Das KG hat entschieden, dass die beanstandete AGB-Klausel des Antragsgegners
“Der Käufer ist damit einverstanden mit einer Gewährleistungspflicht ... 1 Jahr bei Gebrauchtware”
als zeitliche Haftungsbegrenzung wegen eines Verstoßes gegen § 309 Nr. 7a, b BGB unwirksam sei. Für einen Verstoß gegen §§ 3, 4 Nr. 11, § 5 Abs. 1, Abs. 2 Nr. 2 UWG fehle es aber an einer Wiederholungsgefahr.
Die Verwendung von unzulässigen AGB-Klauseln begründe grundsätzlich eine tatsächliche Vermutung für das Vorliegen einer Wiederholungsgefahr, so das KG. Diese beziehe sich auf deren erneutes Verwenden.
Das Gericht stellt aber klar, die Voraussetzung dieser Vermutung ist, dass es bereits zu einem Verstoß gekommen ist.
„Dies kann regelmäßig für die hier gegebenen wettbewerbsrechtlichen Unterlassungsansprüche nur dann bejaht werden, wenn die AGB ... bereits bei einem Verkauf bzw. für ein Angebot derjenigen Waren verwendet bzw. gestellt worden sind, auf die sich die unzulässigen Klauseln beziehen.
Betrifft etwa - wie vorliegend - die unzulässige Klausel nur einen Verkauf gebrauchter Waren, dann ist zur Begründung einer Wiederholungsgefahr ein Wettbewerbsverstoß erforderlich, bei dem die AGB für gebrauchte Waren gestellt oder verwendet worden sind. Ansonsten kann die unzulässige Klausel von vornherein nicht zum Tragen kommen.“
Ein Angebot oder einen Verkauf gebrauchter Ware konnte hingegen von der Antragsstellerin hier nicht vorgetragen werden, was bedeutet, dass die falsche Klausel nie zur Anwendung gekommen ist.

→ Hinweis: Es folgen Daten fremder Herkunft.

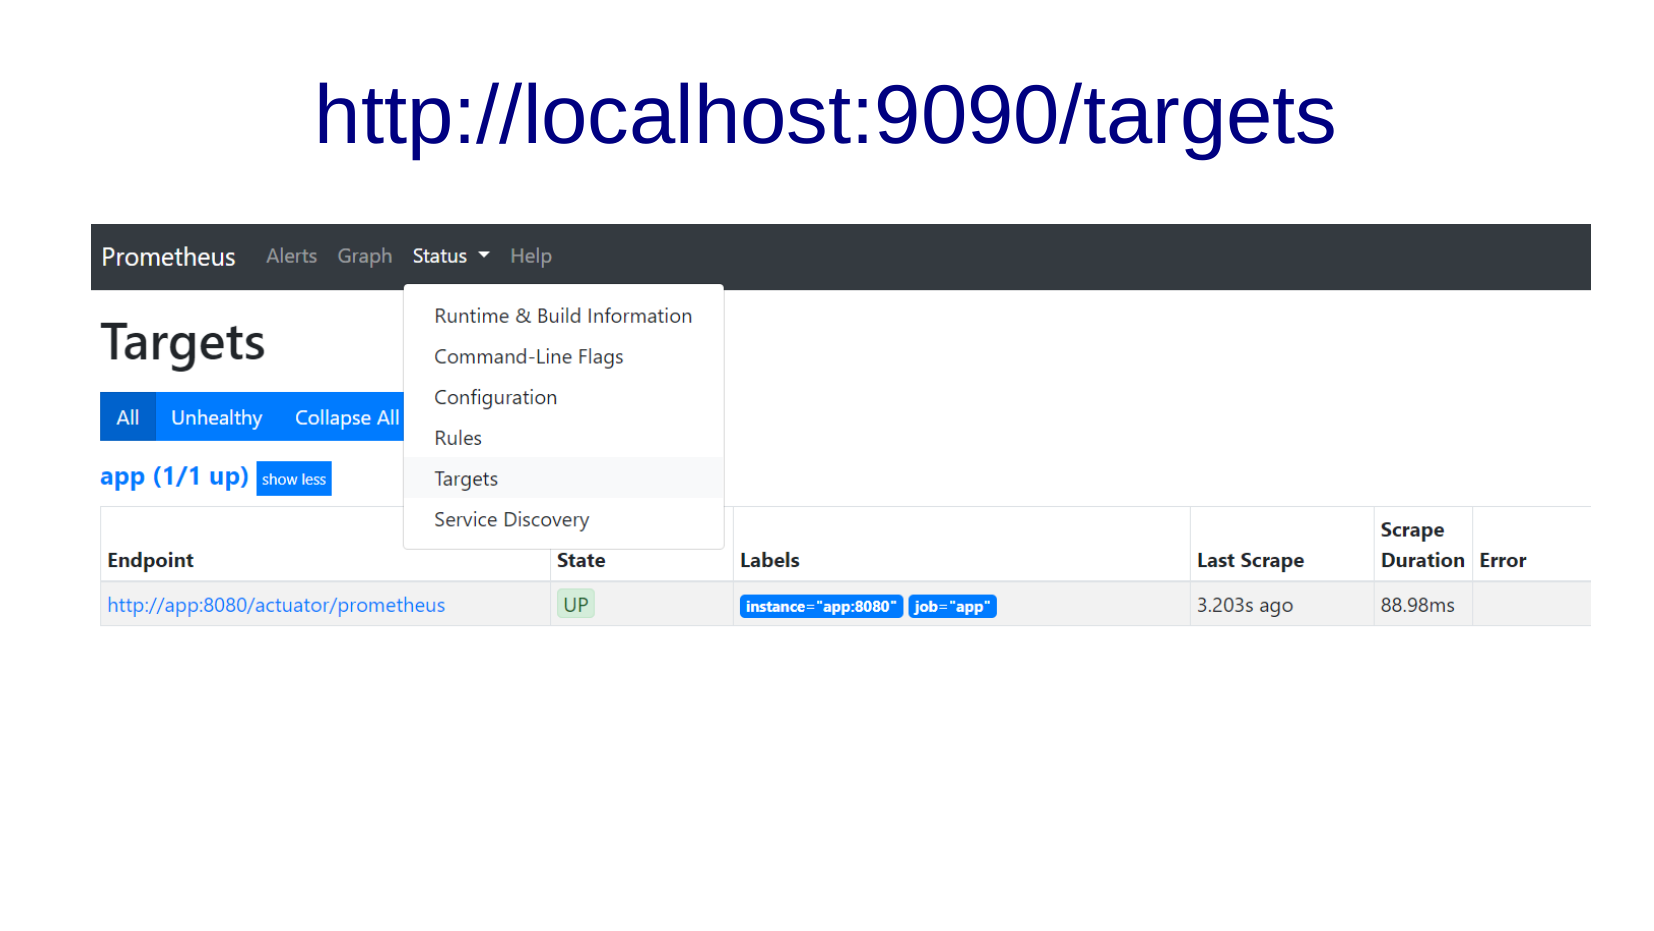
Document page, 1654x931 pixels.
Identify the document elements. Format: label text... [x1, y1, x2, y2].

title http://localhost:9090/targets [82, 37, 1571, 193]
picture [91, 224, 1591, 674]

Drüber hinaus stellte das Gericht fest, dass die Klagebefugnis der Antragstellerin gemäß § 2 Abs. 1 Nr. 3 UWG auf den Konkurrenzbereich (hier für gebrauchte Reitsportartikel) beschränkt ist. Eine Konkurrenz hinsichtlich der jeweils beworbenen Ware selbst sei allerdings nicht erforderlich, es reicht vielmehr ein Wettbewerbsverhältnis in einem bestimmten Warenbereich. Die beanstandete Wettbewerbshandlung müsse außerdem den Mitbewerber beeinträchtigen, d. h. in seinem Absatz behindern oder stören.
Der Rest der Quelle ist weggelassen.